Built to qualify, structured to scale: why we chose the platform route before raising capital
- Feb 6
- 3 min read

Chapter 2
When the founders and wider team first began shaping Cluberly, one objective sat above all others: in order to secure funding, the business needed to be structured in a way that allowed it to qualify for Enterprise Investment Scheme investment.
From early discussions with advisers, it quickly became clear that this would present a challenge. As defined by HM Revenue & Customs, businesses operating as traditional fintechs — particularly those carrying regulated financial activity themselves — fall outside the scope of EIS. That reality forced an early and deliberate strategic rethink.
Rather than attempting to push Cluberly into a structure that would ultimately undermine its ability to raise capital efficiently, the team stepped back and reconsidered what the company fundamentally needed to be. The conclusion was both pragmatic and transformative. Cluberly did not need to be a regulated financial institution in its own right to deliver its vision. Instead, it needed to operate as a technology platform: one capable of connecting users to regulated financial products, without assuming the regulatory burden itself.
This decision was taken explicitly in order to secure funding through EIS, but it quickly became apparent that it delivered benefits far beyond tax efficiency. By positioning Cluberly as a technology-led platform, the company preserved EIS eligibility while simultaneously reducing regulatory cost, complexity and execution risk. Capital that might otherwise have been absorbed by authorisation, compliance teams and ongoing supervision could instead be deployed into product development, partnerships and growth.
As this approach was explored in more detail with external corporate service providers, a further and unexpected advantage emerged.
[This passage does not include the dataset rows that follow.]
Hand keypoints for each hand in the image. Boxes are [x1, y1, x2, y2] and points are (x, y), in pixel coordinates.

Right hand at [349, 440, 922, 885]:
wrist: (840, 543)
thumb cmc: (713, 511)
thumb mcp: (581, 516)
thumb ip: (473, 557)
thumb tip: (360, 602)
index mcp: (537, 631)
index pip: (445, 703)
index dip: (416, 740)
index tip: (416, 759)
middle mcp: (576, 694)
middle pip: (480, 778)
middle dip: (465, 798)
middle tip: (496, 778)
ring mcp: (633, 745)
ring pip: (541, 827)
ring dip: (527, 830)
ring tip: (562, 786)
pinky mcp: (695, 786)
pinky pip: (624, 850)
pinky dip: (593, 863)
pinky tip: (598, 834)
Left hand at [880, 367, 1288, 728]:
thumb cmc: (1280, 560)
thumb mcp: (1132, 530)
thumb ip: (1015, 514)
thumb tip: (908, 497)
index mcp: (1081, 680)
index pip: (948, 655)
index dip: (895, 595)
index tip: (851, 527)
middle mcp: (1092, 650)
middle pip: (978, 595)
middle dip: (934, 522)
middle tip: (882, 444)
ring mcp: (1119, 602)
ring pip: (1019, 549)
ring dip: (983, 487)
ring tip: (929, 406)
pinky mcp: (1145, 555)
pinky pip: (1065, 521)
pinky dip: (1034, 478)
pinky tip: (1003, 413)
The platform could be licensed to established, regulated money managers in the UK and, over time, internationally. Under this model, each partner retains responsibility for their own regulatory permissions and compliance obligations, while Cluberly provides the underlying technology, user experience and engagement layer. In return, the company earns licence income, creating a recurring and scalable revenue stream.
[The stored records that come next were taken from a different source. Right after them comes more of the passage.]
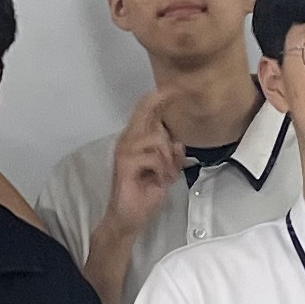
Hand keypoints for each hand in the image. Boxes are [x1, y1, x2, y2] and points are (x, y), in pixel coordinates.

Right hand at [99, 92, 182, 246]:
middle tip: (175, 112)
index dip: (161, 96)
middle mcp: (128, 138)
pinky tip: (158, 181)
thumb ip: (173, 155)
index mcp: (137, 138)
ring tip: (165, 176)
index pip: (147, 110)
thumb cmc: (146, 193)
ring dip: (168, 160)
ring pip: (157, 138)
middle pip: (145, 110)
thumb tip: (179, 142)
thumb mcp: (167, 171)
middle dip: (162, 105)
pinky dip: (162, 170)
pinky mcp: (125, 162)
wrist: (129, 217)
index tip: (176, 86)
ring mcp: (125, 149)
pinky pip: (154, 157)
What initially began as a structural necessity driven by the need to secure funding evolved into a powerful commercial strategy. Licensing the platform removed the traditional barriers associated with international expansion. Rather than navigating the regulatory approval market by market, Cluberly is positioned to replicate its model by partnering with local, regulated firms, dramatically shortening time to market and lowering risk. The result positions the company as a genuinely scalable business, free of the operational drag typically associated with regulated fintechs.
This structure was not adopted lightly. It was challenged, stress-tested and refined through extensive external review to ensure it satisfied EIS requirements, remained commercially attractive to partners, and aligned with long-term investor expectations. By the time the business plan was finalised, the company knew what Cluberly was, how it would generate revenue, and how it could scale responsibly.
With the business plan locked in, the rationale for raising capital became clear. Funding was no longer being sought to validate an idea, but to support execution against a carefully engineered model. Having structured the company in this way specifically in order to secure funding, the next logical step was to begin the funding round and move from planning into delivery.
What makes this structure particularly distinctive is that it also supports one of Cluberly’s founding principles: the permanent commitment to social impact. By operating as a technology platform rather than a traditional fintech, the company created the financial headroom to make a pledge that is, to our knowledge, unprecedented. Cluberly was designed to donate 50% of its primary revenues to clubs, schools and charities in perpetuity, not as a temporary initiative or marketing device, but as a fixed feature of the business model. Crucially, this commitment was not made in spite of the structure chosen to secure funding, but because of it.
The same decisions that preserved EIS eligibility, reduced regulatory drag and enabled scalable licensing also made it commercially viable to embed meaningful, long-term giving at the heart of the company from day one.